Воспитание наше шло обыкновенным порядком, итак, нечего об нем говорить до того времени, когда в небольшой круг наш замешалась Евгения.
Никодим и Калестин, преднамерясь увековечить дружбу свою соединением по времени детей узами брака, не пропускали ни одного случая знакомить их между собою и намерение сие простерли до того, что Калестин приказал семнадцатилетнему Леониду быть учителем десятилетней Евгении. Хотя сию последнюю можно было назвать еще дитятей, однако черты лица ее предвещали редкую красавицу, а разговоры, самые простые, обнаруживали остроту ума и доброту сердца. Леонид, уча ее по-русски и по-польски говорить, читать и писать, проводил с нею половину каждого утра, а преподавая также уроки на бандуре, провождал в доме Никодима почти целый вечер. Так протекло довольно времени, и Леониду исполнилось двадцать два года, а Евгении пятнадцать.
Юные любовники, зная намерение о себе родителей, и не думали скрывать взаимной нежности. Хотя Леонид никогда не забывал строгой благопристойности, хотя Евгения, вышедшая уже из отрочества, очень знала, что стыдливость более перлов украшает девицу, но и опытные родители также знали, что может в двух пламенеющих сердцах произвести случай, а любовники имели таковых каждый день множество; к тому же добрые супруги, надзор коих в таких обстоятельствах всего вернее, давно уже покоились сном непробудным.
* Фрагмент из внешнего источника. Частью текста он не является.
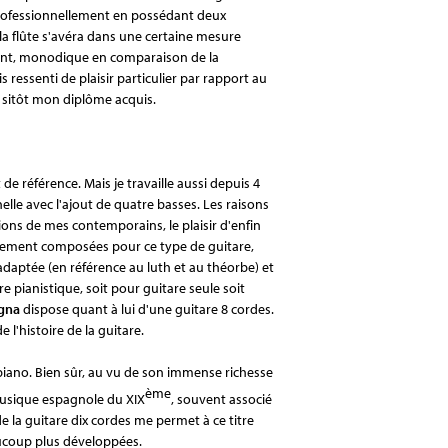
professionnellement en possédant deux
 la flûte s'avéra dans une certaine mesure
ent, monodique en comparaison de la
s ressenti de plaisir particulier par rapport au
er sitôt mon diplôme acquis.
de référence. Mais je travaille aussi depuis 4
elle avec l'ajout de quatre basses. Les raisons
ions de mes contemporains, le plaisir d'enfin
uement composées pour ce type de guitare,
daptée (en référence au luth et au théorbe) et
re pianistique, soit pour guitare seule soit
ogna
dispose quant à lui d'une guitare 8 cordes.
 l'histoire de la guitare.
 piano. Bien sûr, au vu de son immense richesse
ème
musique espagnole du XIX
, souvent associé
de la guitare dix cordes me permet à ce titre
aucoup plus développées.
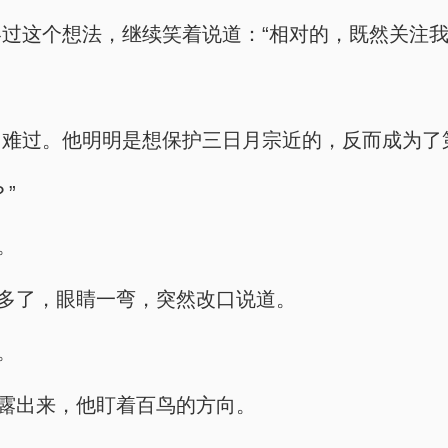
过这个想法，继续笑着说道：“相对的，既然关注我
常难过。他明明是想保护三日月宗近的，反而成为了
”
。
不多了，眼睛一弯，突然改口说道。
。
显露出来，他盯着百鸟的方向。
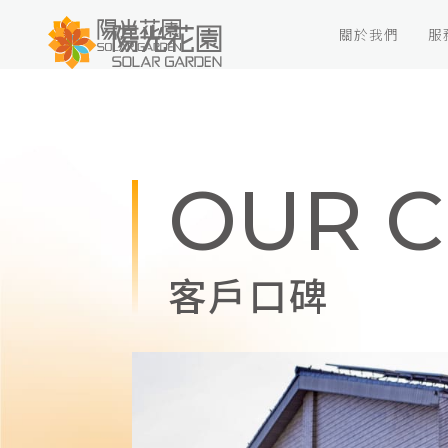
OU
客戶口碑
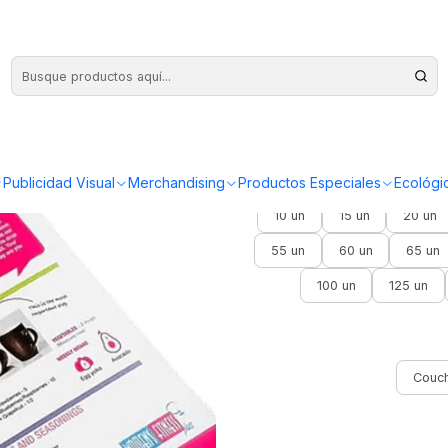
Afiche
Publicidad Visual
Merchandising
Productos Especiales
Ecológi
10 un
15 un
20 un
55 un
60 un
65 un
100 un
125 un
Couch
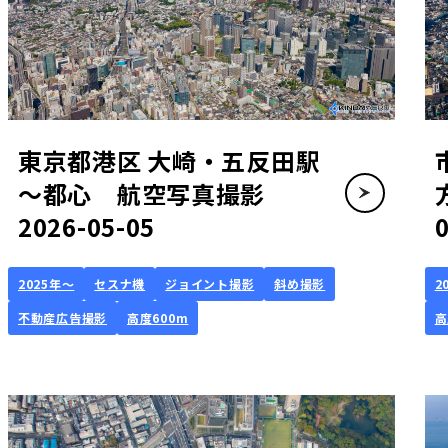
東京都港区 大崎・五反田駅
～都心 航空写真撮影
2026-05-05
2025年～
セスナ機
ジョイント撮影
斜め撮影
2
不動産広告撮影
高度600m
高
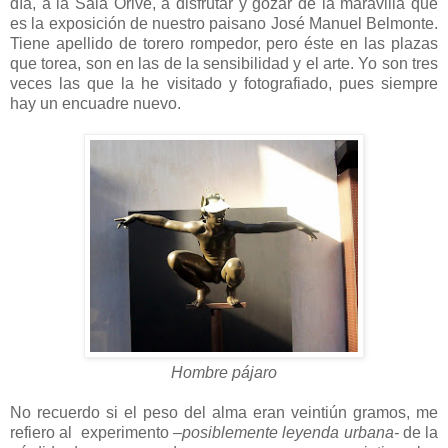
día, a la Sala Orive, a disfrutar y gozar de la maravilla que
es la exposición de nuestro paisano José Manuel Belmonte.
Tiene apellido de torero rompedor, pero éste en las plazas
que torea, son en las de la sensibilidad y el arte. Yo son tres
veces las que la he visitado y fotografiado, pues siempre
hay un encuadre nuevo.
Hombre pájaro
No recuerdo si el peso del alma eran veintiún gramos, me
refiero al experimento
–posiblemente leyenda urbana-
de la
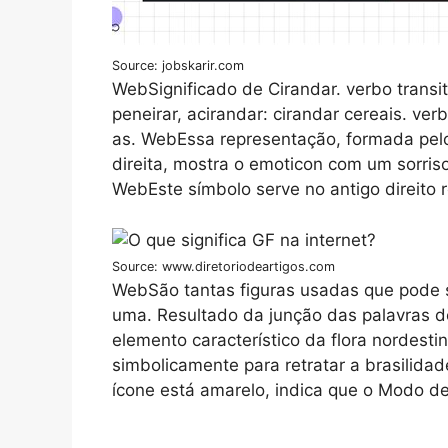
Source: jobskarir.com
WebSignificado de Cirandar. verbo transit
peneirar, acirandar: cirandar cereais. ver
as. WebEssa representação, formada pelo 
direita, mostra o emoticon com um sorris
WebEste símbolo serve no antigo direito
Source: www.diretoriodeartigos.com
WebSão tantas figuras usadas que pode s
uma. Resultado da junção das palavras d
elemento característico da flora nordes
simbolicamente para retratar a brasilid
ícone está amarelo, indica que o Modo de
Посему они, предположив не раньше соединить детей, как по совершению одному двадцати пяти, а другой осьмнадцати лет, решились разлучить их на несколько времени, не опасаясь, чтобы короткая разлука сильна была расторгнуть сердца, столько одно к другому прилепленные.
Наилучшим к сему средством признано отправление Леонида в Киевскую академию для прослушания там курса философии, к чему домашним воспитанием он уже довольно был приготовлен. Как я не мог ему сопутствовать, ибо за несколько лет определен был на службу в полк гетманский, то в сопутники Леониду назначен священник одного из сел Калестиновых, отец Геласий, человек довольно пожилой, нимало не ученый, но примерной честности и добродушия. Сверх значительной денежной награды, определенной Геласию, и весьма изобильного содержания, помещик дозволил ему взять с собою своего сына, записать в академию и держать на общем счете.
Я находился при прощании Леонида и Евгении и не заметил ничего такого, что бы казалось особенным. Хотя, правда, они несколько раз обнимались и пролили по нескольку слез, но не более, и даже когда Калестин сказал: «Полно, Леонид, пора садиться в бричку» — то молодой человек, запечатлев поцелуй на пламенеющей щеке красавицы, пожал у нее руку и сказал довольно спокойным голосом: «Прости, милая Евгения!» Провожая его до брички, я сказал, что так прощается самый хладнокровный муж с женою, уезжая дня на два в хутор. «Что же такое? — отвечал Леонид, — я не иначе считаю Евгению, как супругою, и отъезжаю несколько далее, чем на обыкновенный хутор; а что касается до времени, то два года и два дня немного делают разницы». Бедный Леонид! ты не предчувствовал грозы, которая по возвращении изрыгнет на твою голову потоки молнийные!